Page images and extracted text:
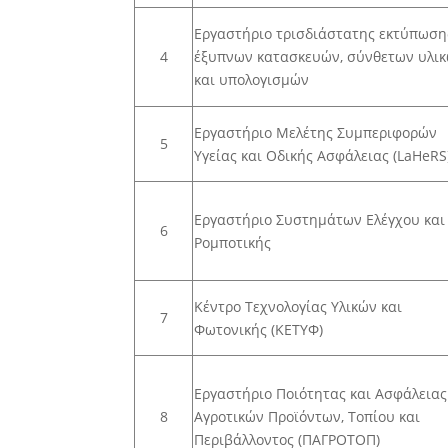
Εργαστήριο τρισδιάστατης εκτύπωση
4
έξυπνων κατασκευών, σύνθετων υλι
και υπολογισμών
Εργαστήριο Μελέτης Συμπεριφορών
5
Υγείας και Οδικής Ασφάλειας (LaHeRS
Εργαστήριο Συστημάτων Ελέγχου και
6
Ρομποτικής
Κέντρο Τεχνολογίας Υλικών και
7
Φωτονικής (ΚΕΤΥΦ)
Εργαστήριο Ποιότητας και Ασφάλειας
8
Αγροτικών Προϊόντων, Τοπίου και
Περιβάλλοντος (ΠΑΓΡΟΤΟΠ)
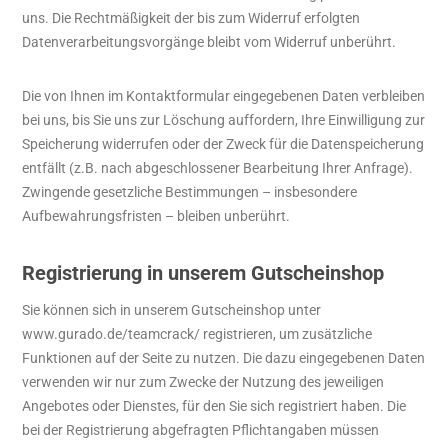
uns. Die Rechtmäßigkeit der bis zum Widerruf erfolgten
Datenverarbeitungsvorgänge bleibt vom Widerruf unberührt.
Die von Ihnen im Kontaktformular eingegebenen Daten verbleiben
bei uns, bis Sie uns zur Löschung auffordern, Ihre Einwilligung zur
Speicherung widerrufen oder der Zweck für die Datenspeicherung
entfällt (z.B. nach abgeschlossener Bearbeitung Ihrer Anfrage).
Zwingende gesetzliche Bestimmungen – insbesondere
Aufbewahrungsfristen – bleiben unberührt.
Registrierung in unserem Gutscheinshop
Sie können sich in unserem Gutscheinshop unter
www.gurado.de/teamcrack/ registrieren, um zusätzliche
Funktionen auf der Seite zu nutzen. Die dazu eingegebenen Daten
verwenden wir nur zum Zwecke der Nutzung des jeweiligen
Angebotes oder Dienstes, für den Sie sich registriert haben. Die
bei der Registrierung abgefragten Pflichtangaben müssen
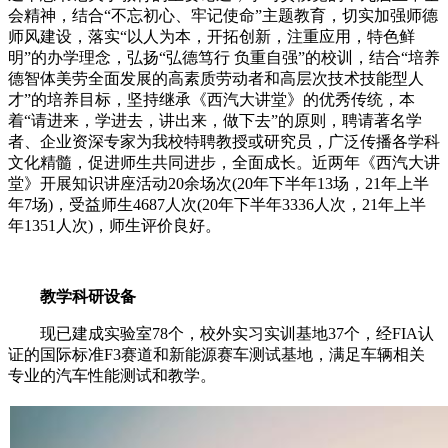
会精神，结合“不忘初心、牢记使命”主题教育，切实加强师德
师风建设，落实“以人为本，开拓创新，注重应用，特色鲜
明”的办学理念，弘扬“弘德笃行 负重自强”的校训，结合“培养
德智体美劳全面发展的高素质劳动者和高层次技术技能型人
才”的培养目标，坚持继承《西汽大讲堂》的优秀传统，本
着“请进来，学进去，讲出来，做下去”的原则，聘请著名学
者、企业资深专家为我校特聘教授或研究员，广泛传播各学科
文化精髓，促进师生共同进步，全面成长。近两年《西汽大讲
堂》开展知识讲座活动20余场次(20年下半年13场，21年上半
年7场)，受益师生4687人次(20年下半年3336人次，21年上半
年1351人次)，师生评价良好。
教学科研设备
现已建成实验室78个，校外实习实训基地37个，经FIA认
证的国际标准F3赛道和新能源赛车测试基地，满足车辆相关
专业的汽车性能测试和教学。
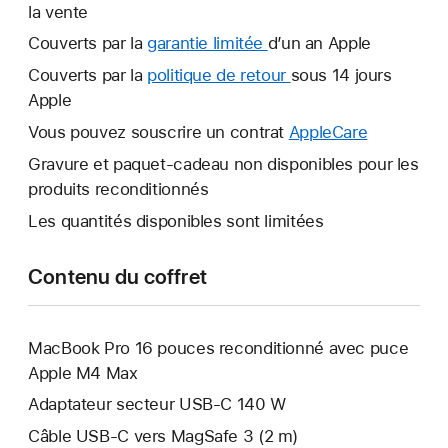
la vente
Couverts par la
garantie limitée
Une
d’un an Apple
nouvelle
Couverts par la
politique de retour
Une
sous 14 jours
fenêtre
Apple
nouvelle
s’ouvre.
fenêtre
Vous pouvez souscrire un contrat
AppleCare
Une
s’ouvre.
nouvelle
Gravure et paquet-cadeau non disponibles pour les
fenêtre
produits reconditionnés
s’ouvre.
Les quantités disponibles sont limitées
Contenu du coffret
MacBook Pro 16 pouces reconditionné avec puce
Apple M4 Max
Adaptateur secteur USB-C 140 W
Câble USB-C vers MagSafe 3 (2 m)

» Activity
Set down word for word the lines above from the one with "文化精髓，促进师生共同进步，全面成长。近两年《西汽大讲" up to and including the one with "Adaptateur secteur USB-C 140 W". Omit every picture.

» Answer area
文化精髓，促进师生共同进步，全面成长。近两年《西汽大讲
堂》开展知识讲座活动20余场次(20年下半年13场，21年上半
年7场)，受益师生4687人次(20年下半年3336人次，21年上半
年1351人次)，师生评价良好。
教学科研设备
现已建成实验室78个，校外实习实训基地37个，经FIA认
证的国际标准F3赛道和新能源赛车测试基地，满足车辆相关
专业的汽车性能测试和教学。
la vente
Couverts par la
garantie limitée
Une
d’un an Apple
nouvelle
Couverts par la
politique de retour
Une
sous 14 jours
fenêtre
Apple
nouvelle
s’ouvre.
fenêtre
Vous pouvez souscrire un contrat
AppleCare
Une
s’ouvre.
nouvelle
Gravure et paquet-cadeau non disponibles pour les
fenêtre
produits reconditionnés
s’ouvre.
Les quantités disponibles sont limitées
Contenu du coffret
MacBook Pro 16 pouces reconditionné avec puce
Apple M4 Max
Adaptateur secteur USB-C 140 W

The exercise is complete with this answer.